Last emperor's widow nurses memories alone

FOREIGN CLOSEUP

December 07, 1993|By Robert Benjamin | Robert Benjamin,Beijing Bureau

BEIJING -- The last wife of the last emperor of China lives in an entirely ordinary apartment in a high-rise on the west side of this city. Hardly anything inside suggests that this -- at least theoretically -- is the home of China's dowager empress.

Hardly anything, that is, save for the still air of loneliness.

Li Shuxian answers the door, a tiny, fine-featured woman of 68, hard of hearing but easy to smile. A bright-colored silk scarf springs from the high neck of her proletarian jacket of coarse dark wool. She is quick to offer tea, oranges and candies.

Ms. Li met Pu Yi, the last emperor of the Qing Dynasty, in 1962. She was a 37-year-old nurse, and he was 56. She became his fifth wife, following two who had died and two divorces. They were together until his death in 1967.

Hidden atop the refrigerator in a corner of her living room, a small, black-and-white photo taken 30 years ago of her, Pu Yi and the late Chinese Premier Zhou Enlai shows her face fuller then and her eyes less doleful. But a certain charm is the same today.

This was long after Pu Yi had been forced as a boy by China's Nationalist Revolution to leave the Dragon Throne. It was after his fling at restoring the Manchu line as the putative emperor of a Japanese puppet-state in northeast China from 1932 to 1945.

Under communism, Pu Yi atoned for his crimes against the masses by spending a decade in prison. Paroled in 1959, he was transformed into an ordinary citizen, first a gardener and then historical researcher.

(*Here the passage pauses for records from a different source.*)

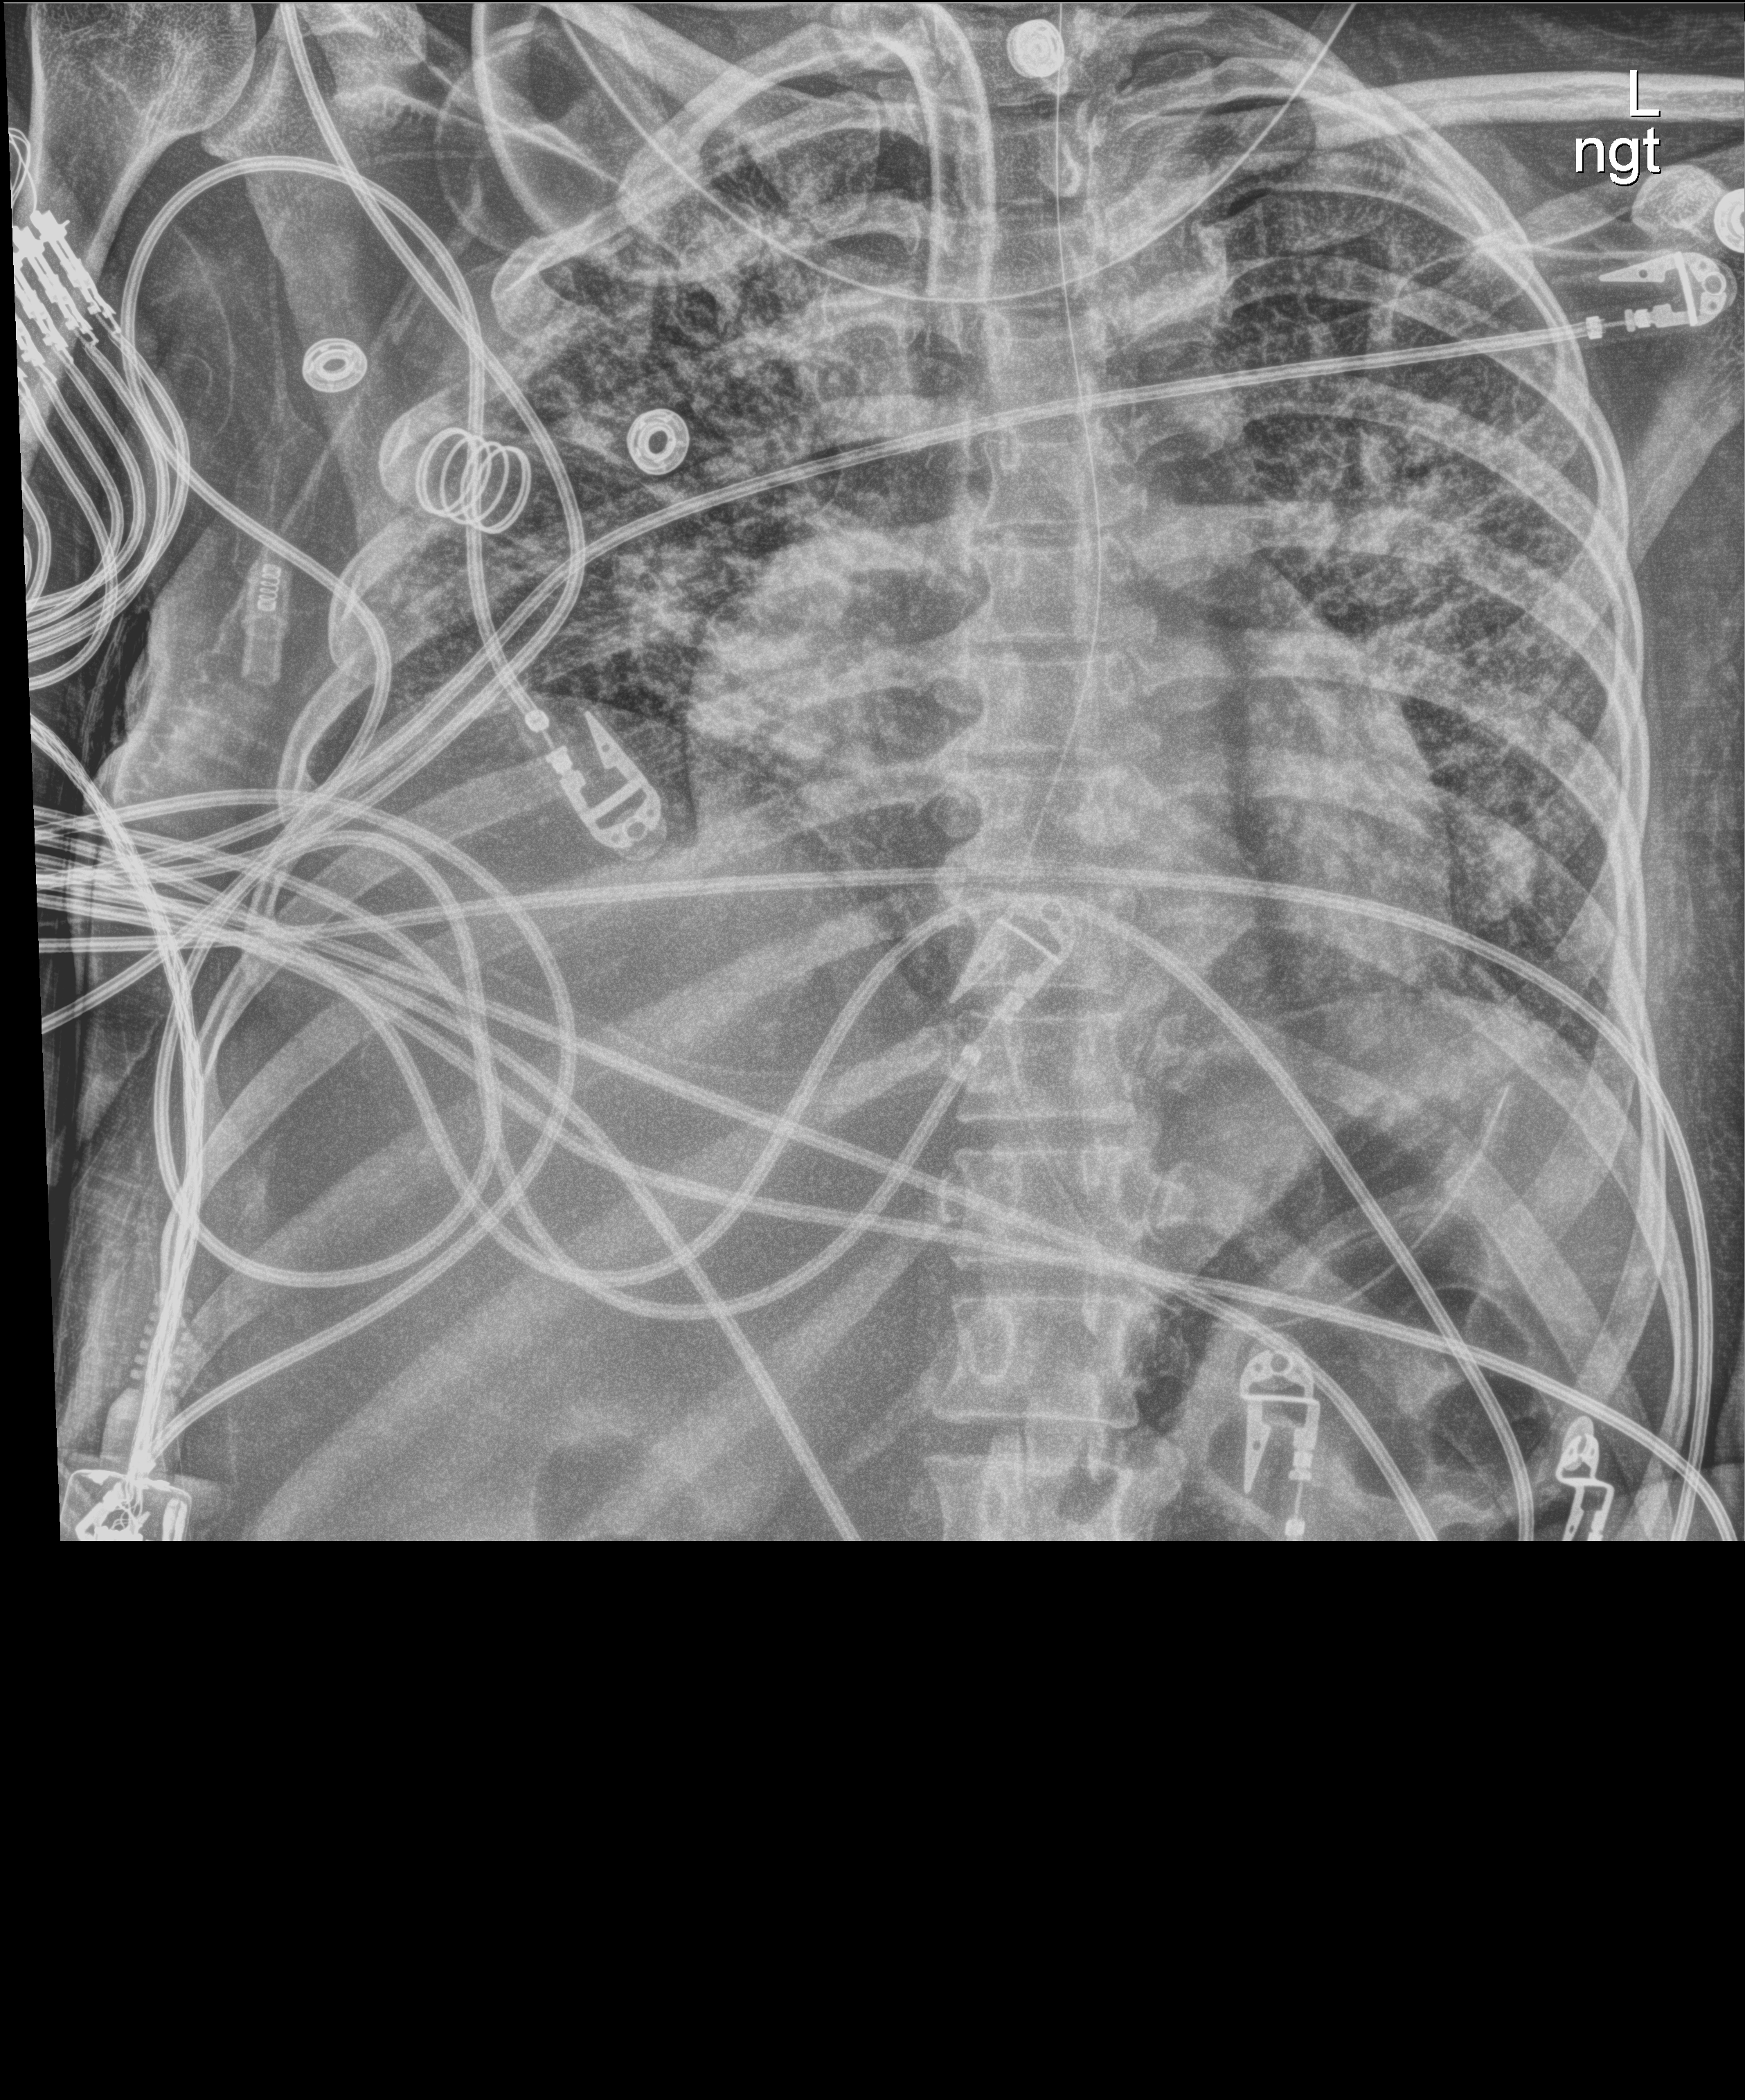
Chest X-ray, anteroposterior (AP) projection. Female patient hospitalised with COVID-19, age 18–59 years.
From the hospital-stay record, not from the radiograph (when in the stay this image was taken is not recorded):
- other chronic lung disease (admission record): no
- admitted to intensive care during this hospital stay: yes
- chronic kidney disease (admission record): no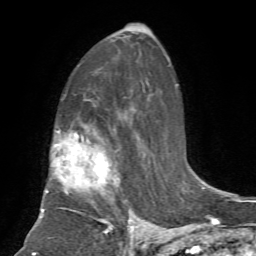
Breast MRI, one axial slice. Position 43 of 72 along the scan axis. Cropped to one breast. Dynamic contrast-enhanced series, time point 2 of 7 at this slice position (early post-contrast). 1.5 T. TE 4.2 ms, TR 8.7 ms. 2.2 mm slice thickness. 256 × 256 image matrix, field of view 180 × 180 mm. Female patient.
Outlined on this slice (semi-automatically segmented with operator editing):
- enhancing-tissue mask used for the functional tumour volume (all voxels passing the contrast-enhancement thresholds inside the analysis volume; usually the tumour): box from (x=42, y=128) to (x=136, y=232) px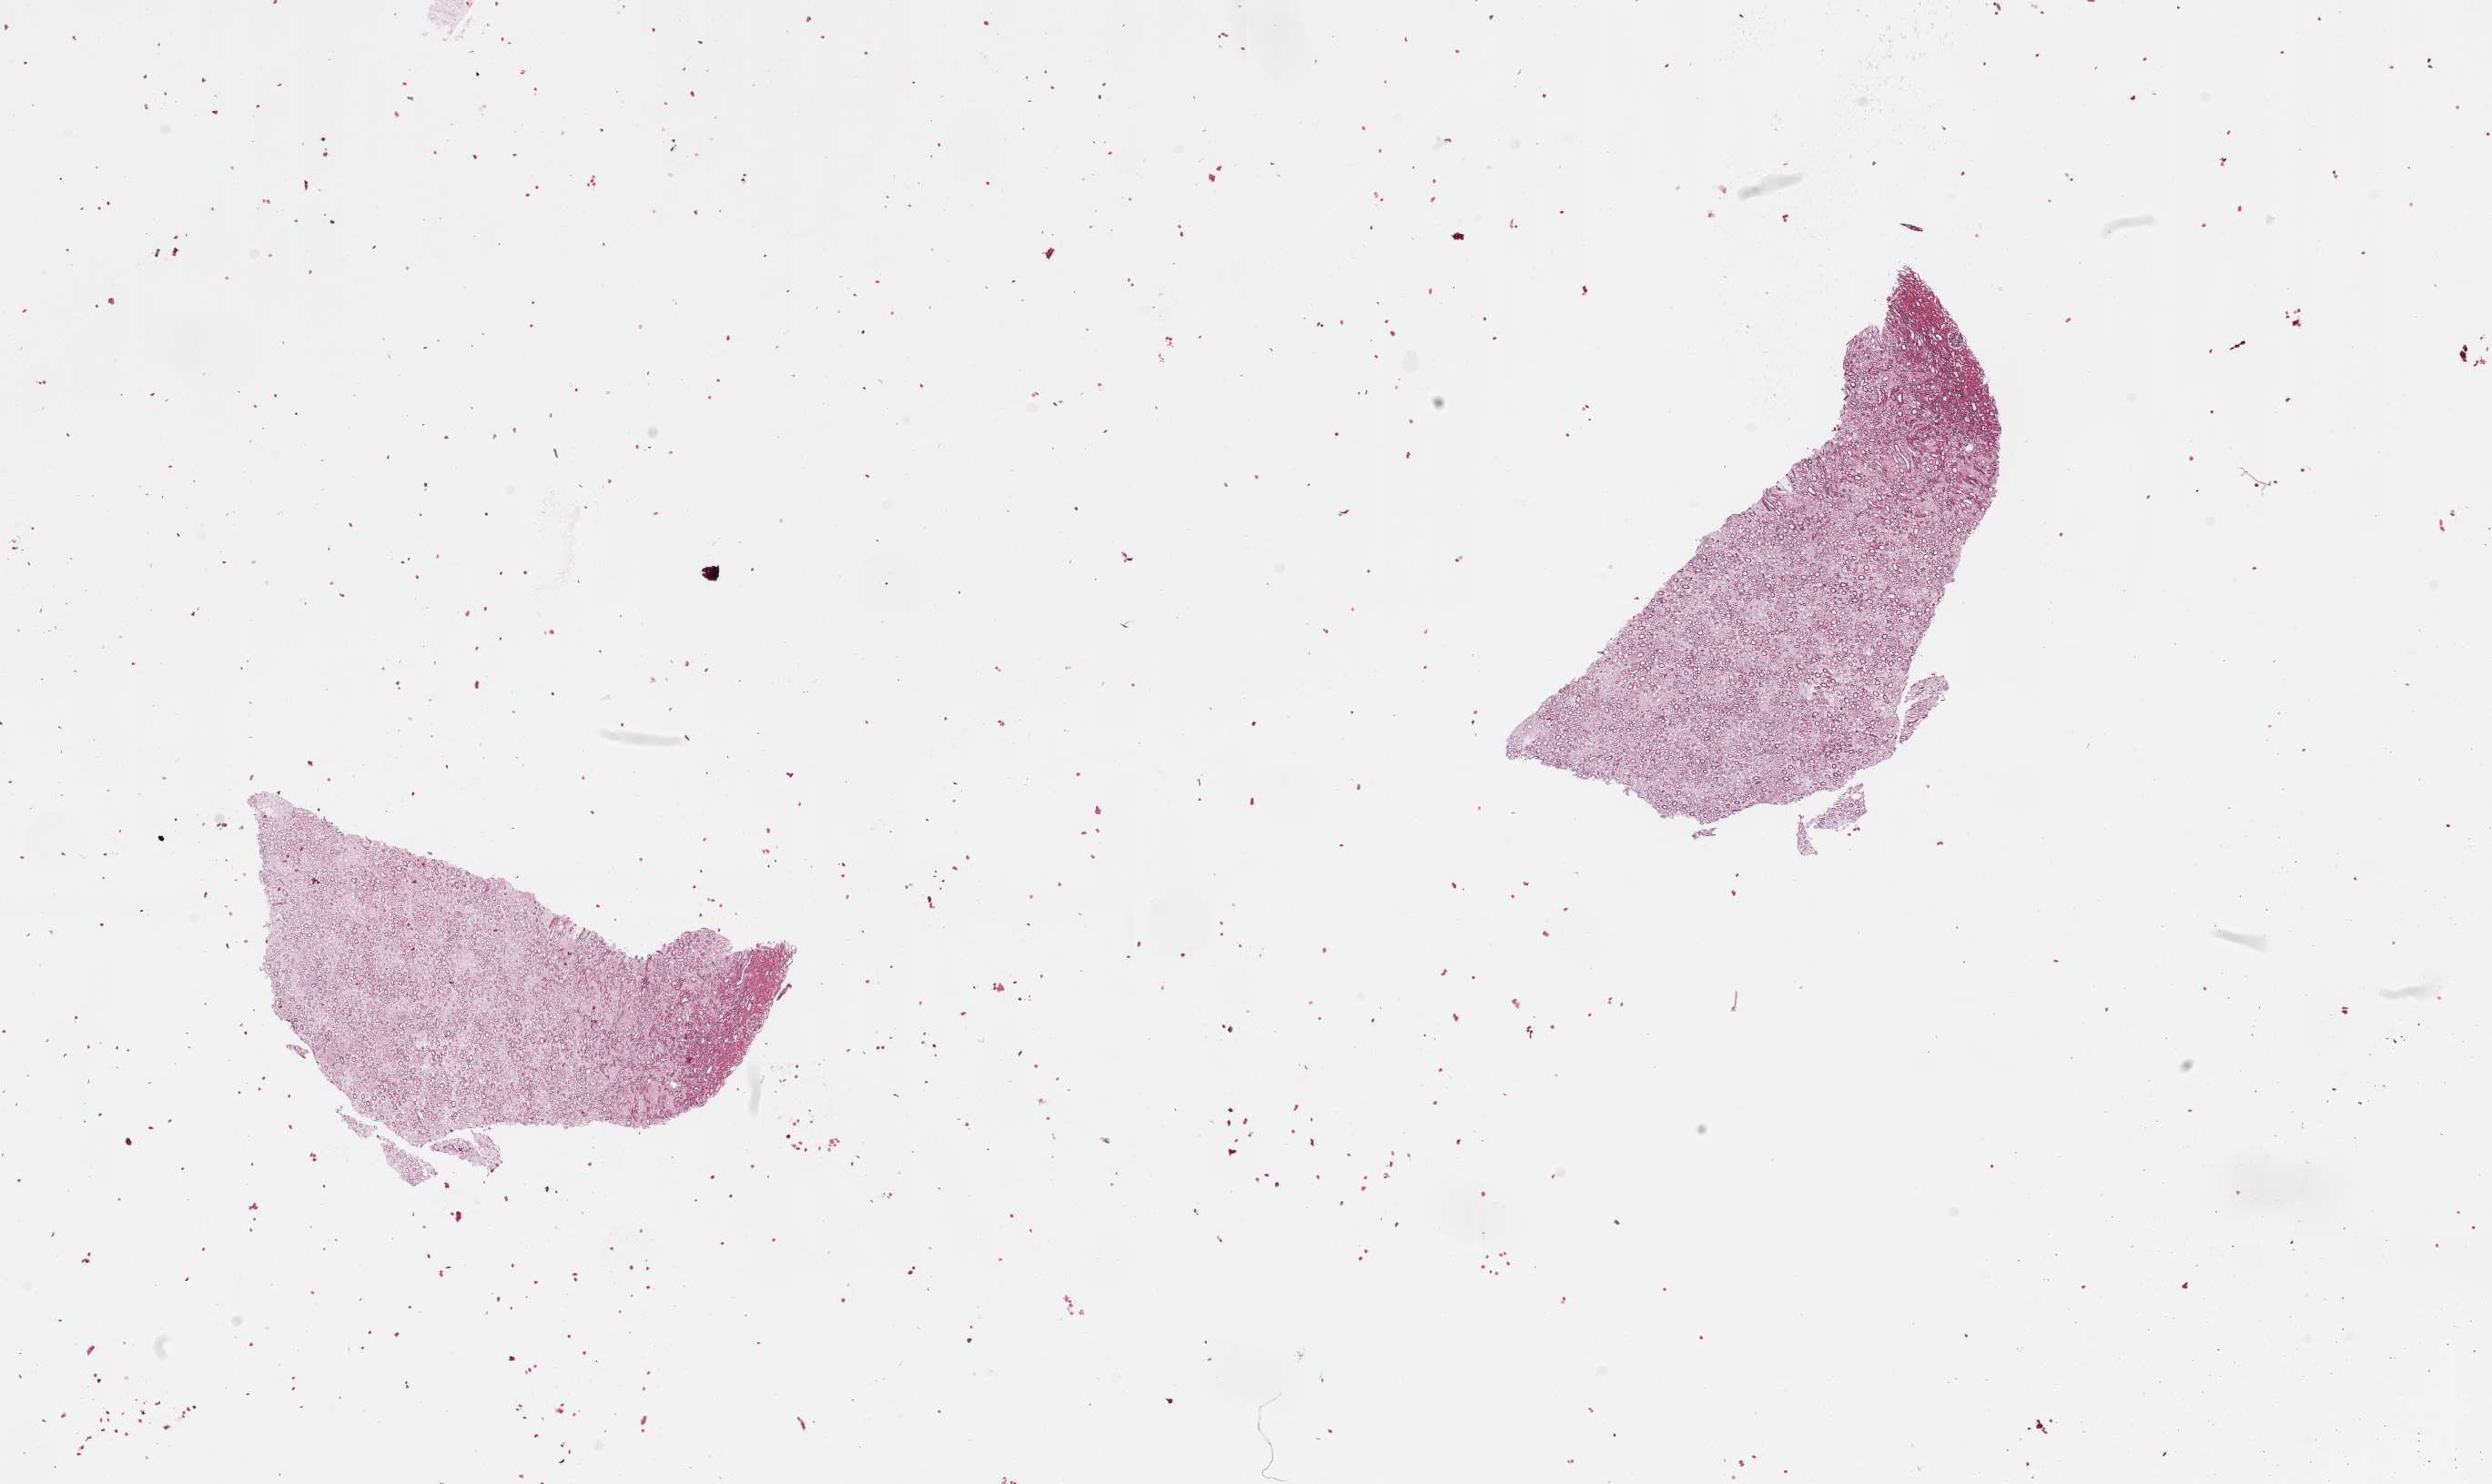
Digitized H&E tissue section (whole slide) — shown as a low-resolution overview of the whole scanned area (about 21.7 x 12.9 mm); normal (non-tumour) tissue sample, sampled site: kidney. Patient: male, age 69 years.
• this section: normal (non-tumour) tissue from the same patient
• patient diagnosis: Renal cell carcinoma, NOS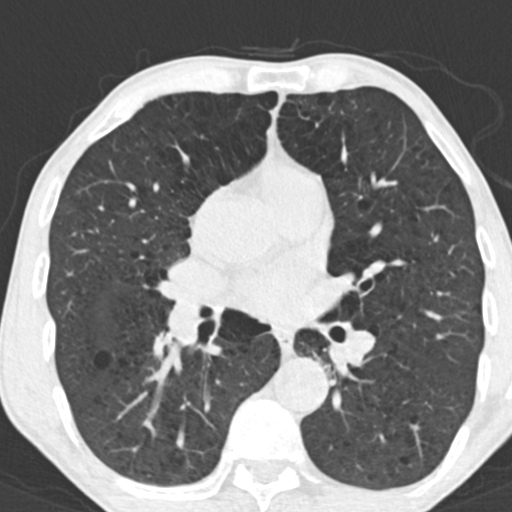
Axial slice from a low-dose chest CT screening exam, baseline annual screen, lung window (W 1500 / L -600 HU), 512 × 512 image matrix. Male participant, aged 64 years at enrolment. Current smoker at enrolment.
Expert reader's lesion annotation, box from (x=131, y=311) to (x=191, y=362) px. No non-calcified nodule or mass ≥4 mm was recorded by the screening reader at this exam. Participant outcome: lung cancer diagnosed 386 days after this screen — adenocarcinoma, NOS, right lower lobe, stage IV (AJCC 6th edition), 60 mm at pathology.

The American journalist Edgar Snow, who met Pu Yi at a party about that time, recalled him as "a thin, hollow-chested guest who gazed out of lashless eyes behind heavy-rimmed glasses. He had a bad haircut and, in blue cotton work clothes, was the most simply attired person there."

Like Mr. Snow, Ms. Li at first did not know who Pu Yi had been when she was introduced to him by a friend at a dance at a Beijing cultural club. All she knew is that he was looking for "a life partner," but was extremely picky.

"He was introduced to a lot of girls and, if he didn't like them, he would just turn around and walk right away," she says, still smiling that he did not do so with her.

He invited her to more dances, using a pseudonym when he called her at work. She found him surprisingly easy to approach. They married within a few months.

Their marriage -- as with all of Pu Yi's liaisons -- was childless, and she says directly that it was never consummated. But she has nothing but good to say about him.

"Pu Yi treated me like a pearl in the palm of his hand," she says. "I still miss him very much for his profound affection."

With Pu Yi and afterward, Ms. Li's life has never been that of an empress. Imperial pretensions -- long politically incorrect, if not decidedly dangerous -- would largely be considered simply irrelevant here today.

Confronted with any such questions, Ms. Li demurs with practiced ease. "I never even thought of Pu Yi as an emperor," she says. "He was my husband. He had already undergone reformation for 10 years."

But at the start of China's Cultural Revolution in the mid-1960s, Pu Yi came under renewed political attacks even as he was dying of kidney cancer. These attacks, Ms. Li recalls with apparent bitterness, were led by his fourth wife, who had been with him under the Japanese but divorced him under communism.

"No one in the government would protect him," she says.

After Pu Yi died, it was 13 years before his ashes were moved to a state hall for notable figures. Ms. Li was left with a small sum from the publication of his memoirs in the 1960s and a meager state pension that today has grown to about $60 a month.

"Pu Yi died with nothing," she says with finality.

These days, Ms. Li ages alone, nursing her heart trouble.

In the 1980s, Italian filmmaker Bernardo Bertolucci spent months in Beijing making "The Last Emperor," his epic on Pu Yi's life. He never came to see Ms. Li.

The former imperial family -- largely Pu Yi's nieces and nephews and their children -- is scattered about. They seldom come by.

"I must do everything myself," Ms. Li says as the afternoon light fades from her deeply quiet apartment. "It is very lonely."